Weihong Song, lead study author and psychiatry professor at the University of British Columbia, Canada said, “Alzheimer’s disease is clearly a disease of the brain. But we need to pay attention to the whole body to understand where it comes from – and how to stop it.”
Song and his colleagues used parabiosis – a technique, which involves surgically joining specimens so, that they both share the same supply of blood. This was published in the journal, Molecular Psychiatry.
In this research, modified mice with high levels of amyloid beta protein – a protein responsible for Alzheimer’s disease – were attached to normal mice that don’t develop Alzheimer’s. After certain months, healthy mice were found to have Alzheimer’s and related brain deterioration.

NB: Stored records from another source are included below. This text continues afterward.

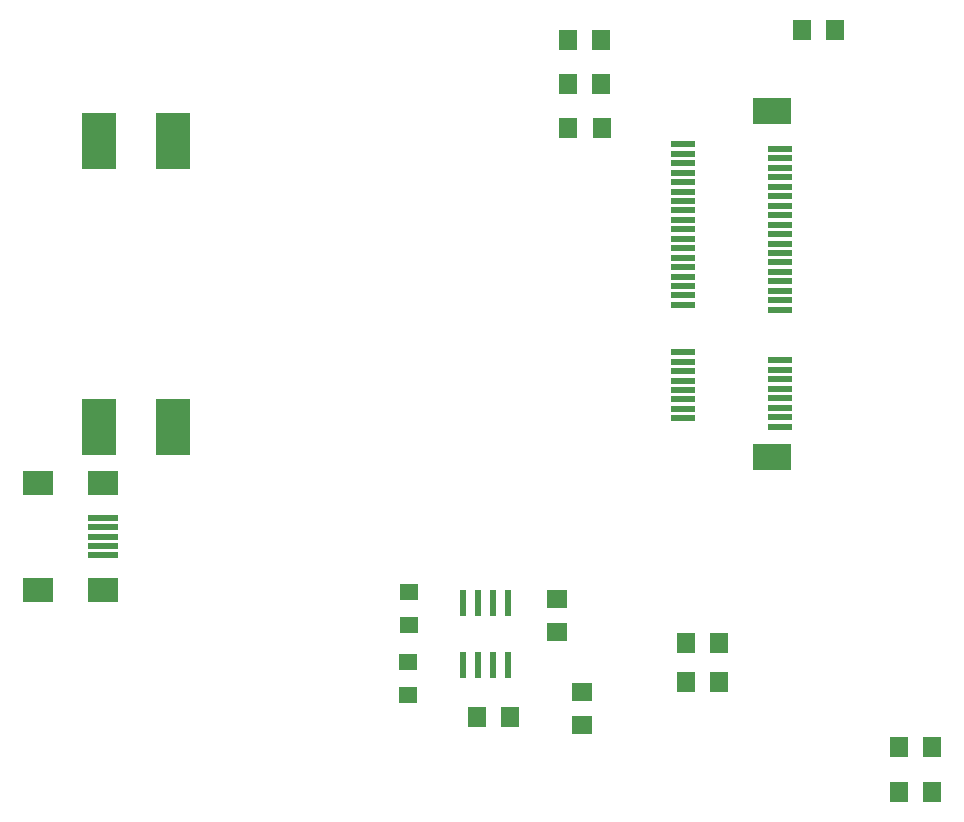
<source format=gtp>
G75*
G70*
%OFA0B0*%
%FSLAX24Y24*%
%IPPOS*%
%LPD*%
%AMOC8*
5,1,8,0,0,1.08239X$1,22.5*
%
%ADD10R,0.0630X0.0709*%
%ADD11R,0.0984X0.0197*%
%ADD12R,0.0984X0.0787*%
%ADD13R,0.1260X0.0906*%
%ADD14R,0.0787X0.0236*%
%ADD15R,0.1181X0.1890*%
%ADD16R,0.0236X0.0866*%
%ADD17R,0.0630X0.0551*%
%ADD18R,0.0709X0.0630*%
D10*
X017980Y007103D03*
X019083Y007103D03*
X024956Y008257D03*
X026058Y008257D03*
X026058Y009565D03*
X024956Y009565D03*
X032048Y006099D03*
X033151Y006099D03*
X033150Y004598D03*
X032047Y004598D03*
X022145Y026730D03*
X021042Y026730D03*
X021038Y028192D03*
X022140Y028192D03*
X022140Y029652D03*
X021038Y029652D03*
X028810Y029978D03*
X029912Y029978D03*
D11*
X005515Y013737D03*
X005515Y013422D03*
X005515Y013107D03*
X005515Y012792D03*
X005515Y012477D03*
D12*
X003350Y011336D03*
X005515Y011336D03*
X005515Y014879D03*
X003350Y014879D03*
D13*
X027840Y015748D03*
X027840Y027303D03*
D14*
X028076Y026024D03*
X028076Y025709D03*
X028076Y025394D03*
X028076Y025079D03*
X028076Y024764D03*
X028076Y024449D03*
X028076Y024134D03*
X028076Y023819D03*
X028076Y023504D03*
X028076Y023189D03*
X028076Y022874D03*
X028076Y022559D03*
X028076Y022244D03*
X028076Y021929D03*
X028076Y021614D03*
X028076Y021299D03*
X028076Y020984D03*
X028076Y020669D03*
X028076Y018976D03*
X028076Y018661D03*
X028076Y018346D03*
X028076Y018031D03*
X028076Y017716D03*
X028076Y017401D03*
X028076Y017087D03*
X028076Y016772D03*
X024848Y017047D03*
X024848Y017362D03*
X024848Y017677D03*
X024848Y017992D03*
X024848Y018307D03*
X024848Y018622D03*
X024848Y018937D03*
X024848Y019252D03*
X024848Y020827D03*
X024848Y021142D03*
X024848Y021457D03*
X024848Y021772D03*
X024848Y022087D03*
X024848Y022401D03*
X024848Y022716D03*
X024848Y023031D03*
X024848Y023346D03*
X024848Y023661D03*
X024848Y023976D03*
X024848Y024291D03*
X024848Y024606D03*
X024848Y024921D03*
X024848Y025236D03*
X024848Y025551D03*
X024848Y025866D03*
X024848Y026181D03*
D15*
X007859Y026299D03*
X005379Y026299D03*
X005379Y016772D03*
X007859Y016772D03*
D16*
X017542Y010882D03*
X018042Y010882D03*
X018542Y010882D03*
X019042Y010882D03*
X019042Y008835D03*
X018542Y008835D03*
X018042Y008835D03*
X017542Y008835D03*
D17*
X015685Y008929D03*
X015685Y007826D03*
X015739Y010158D03*
X015739Y011260D03*
D18*
X020652Y011028D03*
X020652Y009925D03*
X021486Y007913D03*
X021486Y006811D03*
M02*

</source>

Amyloid beta precursor is found in some organs, whereas amyloid protein is produced in blood vessels, blood platelets and muscles. While there had been no clarity regarding the role of amyloid beta from outside the brain in developing Alzheimer’s till date, the new study predicted the possibility of the same.
Song also said, “The blood-brain barrier weakens as we age that might allow more amyloid beta to infiltrate the brain, supplementing what is produced by the brain itself and accelerating the deterioration.”
There are more than 5 million people living with Alzheimer’s in the U.S. The study findings suggest that future drug therapies can totally stop or slow down the progression of the disease by focusing on liver or kidney instead of brain.